The increasing trend of cross-industry interim appointments in order to challenge decision making and provide boards with a broad perspective.

The increasing trend of cross-industry interim appointments in order to challenge decision making and provide boards with a broad perspective.

A Fresh Perspective

Continuing public spending cuts to help aggressively bring down the deficit is a key source of concern for many social welfare related sectors in the UK currently, with numerous organisations having to rapidly review their business models and consider new ways of working.

In line with this and as a more general trend, we’re seeing an increasing shift towards cross industry appointments in order to introduce fresh and diverse perspectives into organisations that need to adapt to sector challenges. Interim executives from a broad range of backgrounds are being brought in to challenge decision making and help boards make sound financial decisions and explore all available options effectively.

This is particularly true in a sector such as social housing which is facing an unprecedented period of change as registered providers are forced to deliver services with only a fraction of the resources that they are used to. Likewise in the volunteer sector, further public spending cuts will put charities under more pressure as fundraising remains highly competitive and restrictions on campaigning are imminent.

While fundraising in the small UK pool is highly competitive, many charities may be missing fundraising opportunities by not evaluating market opportunities from a commercial perspective. Board members are increasingly recognising this and are keen to shift focus on to diversifying and commercialising income, particularly as partnerships with government and private industry are likely to become more necessary.

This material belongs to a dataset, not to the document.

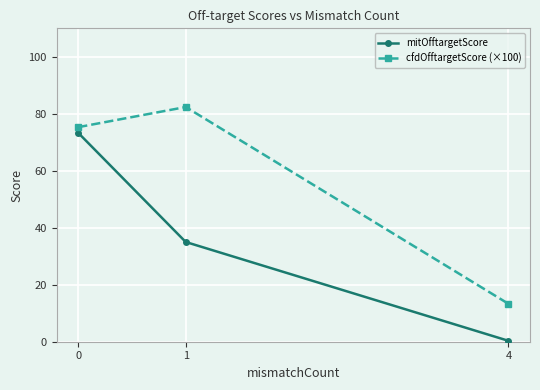

What is the difference between the maximum and minimum values in the cfdOfftargetScore (×100) series?

69.1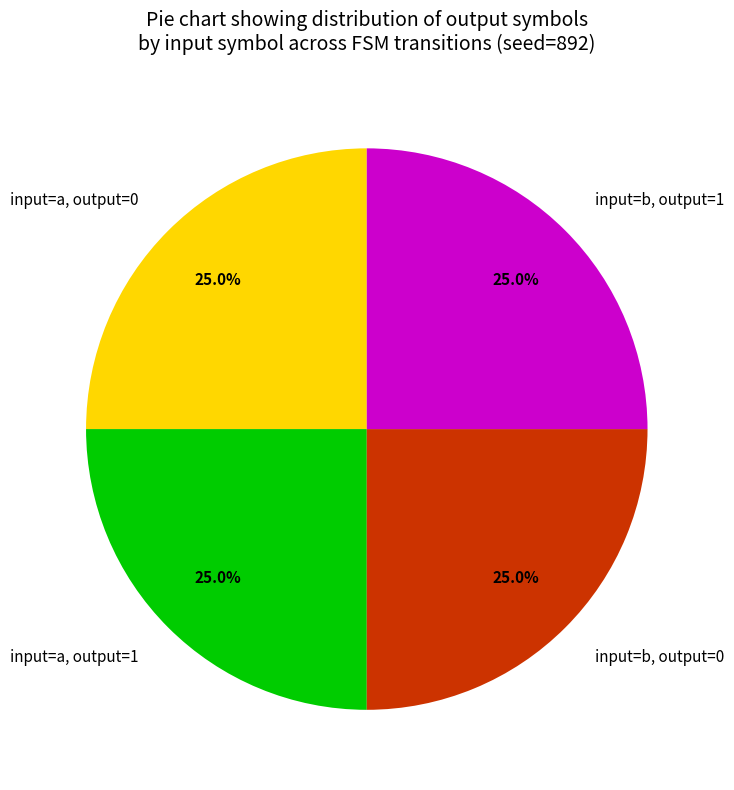

How many segments does this pie chart have?

4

Likewise, with the recent rent cuts sustainable revenue generation is at the top of the agenda for the social housing sector. As a result, registered providers and charities are also looking to gain a more commercial perspective.

In order to strengthen their approach, both social housing and third sector organisations will need the expertise of individuals who are adept at mining for revenue opportunities and cutting costs. Many are choosing to invest in project based interim executives who can provide a quick injection of support and expertise within a fixed time scale.

Through this investment, social welfare organisations can to look to develop more sustainable business models that help to identify new opportunities, attract and retain essential talent and ultimately ensure that the goals that remain at the heart of these organisations are met, now and in the future.


Barry Ryan at 30/07/2015 16:55 said:

An interesting article. Good to see the promotion of the principle that sometimes those, whose own experience is diverse like mine, can bring alternative thinking to current problems. However, the reality, is very often a resistance to doing precisely that, as many organisations are reluctant to step away from the concept that a person must have x years prior related experience.
Not so, and most certainly not true.
Some organisations, particularly among middle and lower management, block new blood. Much to their detriment. The drive for injecting new ideas, must, I believe, come from COO's themselves. The trick is, getting in to talk to them.

Robin Border at 05/08/2015 09:53 said:

Dead right Barry. Doing the same thing time after time will just perpetuate the status quo. As a finance Director my skillsets are totally transferable between sectors and I am sure the same is true of HR and IT colleagues.Its great to see big providers like Odgers recognise this. And yet they still organise themselves by Industry sector.....

Geoff Moss at 06/08/2015 09:56 said:


Your comments are a true reflection of my experiences as well. I note with concern the inability to influence for example, the banking sector, where without previous experience, you are automatically sifted out of consideration.

Keith Maher at 10/08/2015 10:35 said:

I am coming to the end of an assignment with a major Life Science organisation where I employed methods learned in Retail and Logistics. We over achieved by utilising a completely different approach to arriving at the result and the organisation is delighted. If we had performed as per the norm I must question if we would have just delivered the same outcomes again. This for me is evidence that if failure occurs or a different outcome is required then activities need to be approached differently. Barry Ryan's point on fresh blood is extremely important and in my experience, interims can bring fresh perspectives and energy.

Chris Davis at 17/08/2015 10:43 said:

I agree completely with the article and the subsequent comments - I have just completed a three year assignment in a logistics division having previously had no logistics experience at all, and it is the most successful change programme I have ever lead!

I think core skills, competencies, and most importantly attitudes far outweigh specific industry sector experience.